**Work to complete**
Write down each entry again, exactly as it reads.

________________________

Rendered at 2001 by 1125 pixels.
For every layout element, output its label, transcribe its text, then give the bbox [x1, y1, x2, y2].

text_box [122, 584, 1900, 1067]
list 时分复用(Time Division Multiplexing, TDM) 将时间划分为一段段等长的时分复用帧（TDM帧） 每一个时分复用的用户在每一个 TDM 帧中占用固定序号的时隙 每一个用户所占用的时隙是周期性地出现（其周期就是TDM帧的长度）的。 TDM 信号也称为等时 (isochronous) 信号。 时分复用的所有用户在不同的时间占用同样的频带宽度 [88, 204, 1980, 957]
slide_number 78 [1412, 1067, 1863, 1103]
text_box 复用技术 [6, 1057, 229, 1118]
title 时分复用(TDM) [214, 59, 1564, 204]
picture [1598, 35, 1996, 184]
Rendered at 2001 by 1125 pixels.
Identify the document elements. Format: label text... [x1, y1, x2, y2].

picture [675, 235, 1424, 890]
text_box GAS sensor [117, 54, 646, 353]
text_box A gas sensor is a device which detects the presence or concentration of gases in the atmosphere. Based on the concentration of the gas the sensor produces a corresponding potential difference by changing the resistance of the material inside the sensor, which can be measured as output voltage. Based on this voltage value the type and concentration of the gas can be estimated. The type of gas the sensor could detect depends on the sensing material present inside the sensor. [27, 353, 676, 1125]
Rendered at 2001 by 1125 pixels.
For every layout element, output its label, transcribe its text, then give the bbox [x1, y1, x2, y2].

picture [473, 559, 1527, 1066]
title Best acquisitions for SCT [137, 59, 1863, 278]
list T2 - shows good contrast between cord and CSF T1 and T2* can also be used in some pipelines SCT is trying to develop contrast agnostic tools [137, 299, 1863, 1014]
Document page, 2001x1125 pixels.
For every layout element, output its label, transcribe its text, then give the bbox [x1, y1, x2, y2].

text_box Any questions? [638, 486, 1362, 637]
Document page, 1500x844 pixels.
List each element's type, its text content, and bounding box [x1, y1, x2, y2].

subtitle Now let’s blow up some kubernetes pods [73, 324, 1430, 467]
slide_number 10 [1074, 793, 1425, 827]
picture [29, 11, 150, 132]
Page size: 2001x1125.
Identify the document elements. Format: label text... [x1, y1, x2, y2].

________________________

**Answer to this exercise**
Rendered at 2001 by 1125 pixels.
For every layout element, output its label, transcribe its text, then give the bbox [x1, y1, x2, y2].

text_box [122, 584, 1900, 1067]
list 时分复用(Time Division Multiplexing, TDM) 将时间划分为一段段等长的时分复用帧（TDM帧） 每一个时分复用的用户在每一个 TDM 帧中占用固定序号的时隙 每一个用户所占用的时隙是周期性地出现（其周期就是TDM帧的长度）的。 TDM 信号也称为等时 (isochronous) 信号。 时分复用的所有用户在不同的时间占用同样的频带宽度 [88, 204, 1980, 957]
slide_number 78 [1412, 1067, 1863, 1103]
text_box 复用技术 [6, 1057, 229, 1118]
title 时分复用(TDM) [214, 59, 1564, 204]
picture [1598, 35, 1996, 184]
Rendered at 2001 by 1125 pixels.
Identify the document elements. Format: label text... [x1, y1, x2, y2].

picture [675, 235, 1424, 890]
text_box GAS sensor [117, 54, 646, 353]
text_box A gas sensor is a device which detects the presence or concentration of gases in the atmosphere. Based on the concentration of the gas the sensor produces a corresponding potential difference by changing the resistance of the material inside the sensor, which can be measured as output voltage. Based on this voltage value the type and concentration of the gas can be estimated. The type of gas the sensor could detect depends on the sensing material present inside the sensor. [27, 353, 676, 1125]
Rendered at 2001 by 1125 pixels.
For every layout element, output its label, transcribe its text, then give the bbox [x1, y1, x2, y2].

picture [473, 559, 1527, 1066]
title Best acquisitions for SCT [137, 59, 1863, 278]
list T2 - shows good contrast between cord and CSF T1 and T2* can also be used in some pipelines SCT is trying to develop contrast agnostic tools [137, 299, 1863, 1014]
Document page, 2001x1125 pixels.
For every layout element, output its label, transcribe its text, then give the bbox [x1, y1, x2, y2].

text_box Any questions? [638, 486, 1362, 637]
Document page, 1500x844 pixels.
List each element's type, its text content, and bounding box [x1, y1, x2, y2].

subtitle Now let’s blow up some kubernetes pods [73, 324, 1430, 467]
slide_number 10 [1074, 793, 1425, 827]
picture [29, 11, 150, 132]
Page size: 2001x1125.
Identify the document elements. Format: label text... [x1, y1, x2, y2].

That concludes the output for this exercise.